The 21-year-old Nigerian ticked every box in the 1-1 draw with Swansea, making most passes (73) and most accurate forward half passes (29).
He also won the ball back most often (17), fought most duels (15) and for good measure won every one of four tackles.
6. Crystal Palace won’t get away from relegation trouble until they find a more deadly touch in front of goal.
Despite battering Newcastle they had to be content with a Luka Milivojevic penalty as their only strike in the 1-1 draw.
It’s a damning indictment of the finishing from the likes of Christian Benteke and Wilfried Zaha that the Australian is now the club’s top scorer with six – four of them from the spot.
7. Welsh international Ben Davies continues to blossom for Spurs in the absence of his rival for the left back berth, Danny Rose.
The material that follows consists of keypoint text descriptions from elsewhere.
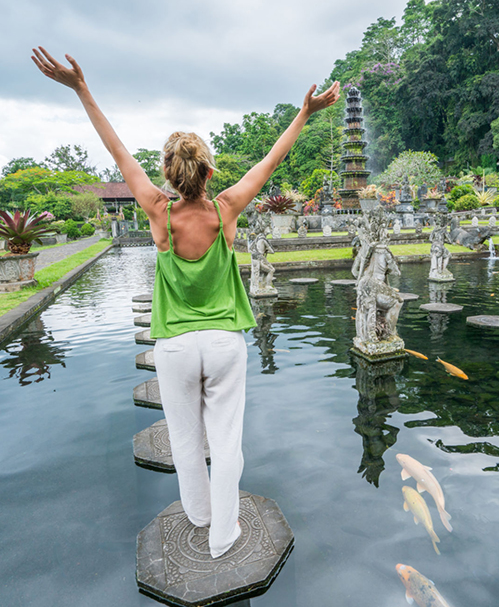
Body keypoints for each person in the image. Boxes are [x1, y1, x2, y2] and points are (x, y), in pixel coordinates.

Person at [32, 47, 340, 557]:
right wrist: (305, 113)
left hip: (174, 347)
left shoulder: (157, 211)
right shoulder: (227, 209)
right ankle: (224, 534)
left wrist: (81, 89)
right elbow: (272, 158)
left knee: (185, 440)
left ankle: (198, 516)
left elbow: (118, 154)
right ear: (210, 173)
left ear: (170, 176)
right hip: (224, 343)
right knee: (226, 442)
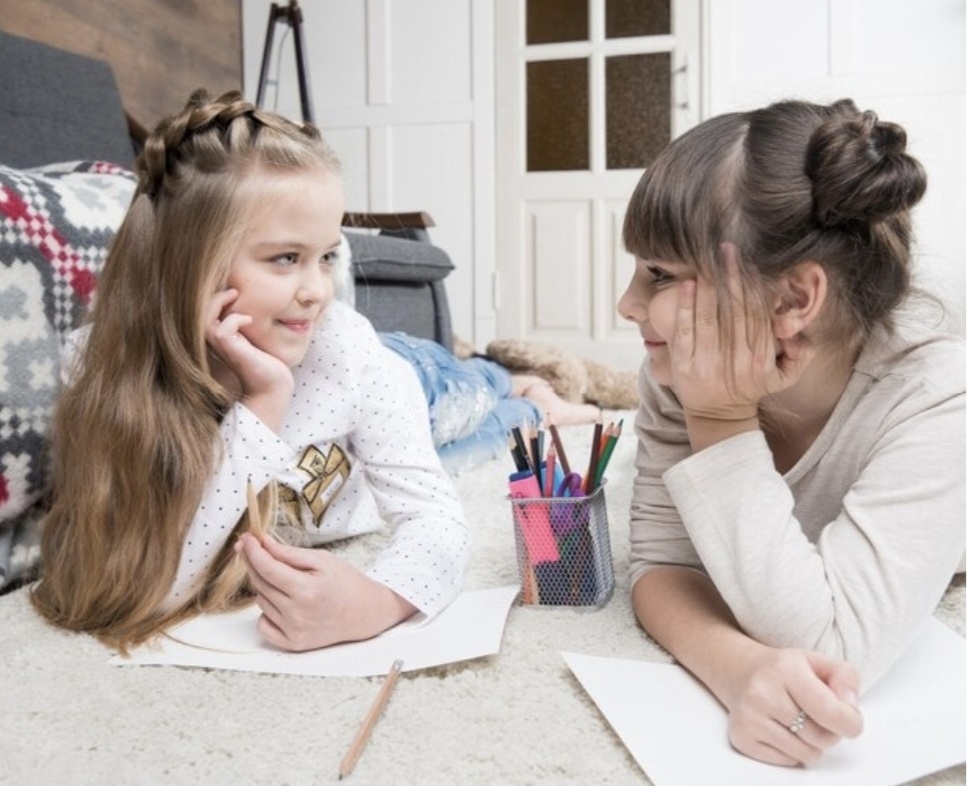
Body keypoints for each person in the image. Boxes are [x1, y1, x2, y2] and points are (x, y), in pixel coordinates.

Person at [30, 89, 470, 654]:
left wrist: (380, 601)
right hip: (351, 397)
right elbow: (154, 586)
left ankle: (523, 384)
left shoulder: (345, 348)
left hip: (419, 380)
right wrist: (264, 401)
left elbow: (437, 519)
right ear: (190, 264)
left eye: (327, 256)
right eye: (287, 258)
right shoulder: (99, 364)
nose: (318, 290)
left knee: (483, 404)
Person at [617, 98, 965, 767]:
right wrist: (736, 667)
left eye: (658, 273)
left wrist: (719, 422)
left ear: (793, 300)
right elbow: (660, 565)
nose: (626, 304)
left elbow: (833, 647)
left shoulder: (937, 394)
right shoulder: (674, 373)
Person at [378, 331, 602, 475]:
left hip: (403, 372)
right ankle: (537, 410)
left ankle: (506, 380)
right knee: (424, 468)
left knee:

Spurs saw the 24-year-old as their insurance policy against Manchester United’s pursuit of Rose when they handed him a new four year contract last summer, and it looks good business.
He gave another solid display in the 2-2 draw at Anfield – no other Tottenham player created as many opportunities for team mates to score.
8. Ambitious Championship leaders Wolves were wise last week when they did a deal – believed to be worth £12m – to convert Diogo Jota’s loan from Atletico Madrid into a permanent transfer this summer.
The 21-year-old Portuguese forward looks worth ever penny – he scored his 12th league goal of the season and 13th in all in the 3-0 win over Sheffield United.
9. Derek Fazackerley is no stranger to long spells as caretaker manager – he took charge of Blackburn for six months back in 1996 before Roy Hodgson was appointed. That might be just as well for Oxford as the 66-year-old remains in charge some two weeks after the sacking of Pep Clotet with no sign of a replacement lined up.
Fazackerley hasn’t ruled himself out of the running for the permanent job, and after marking his first league game in charge with a 3-2 win at Charlton, the club could do worse.
10. Rumours on the League Two circuit suggest that Graham Westley, sacked in acrimony by Newport when they were 12 points adrift last season, got the Barnet job by offering to work for nothing.
If that’s true, the moral for the struggling London club might be that you get what you pay for – a 3-1 defeat at Mansfield left The Bees 92nd in the Football League and seven points from safety.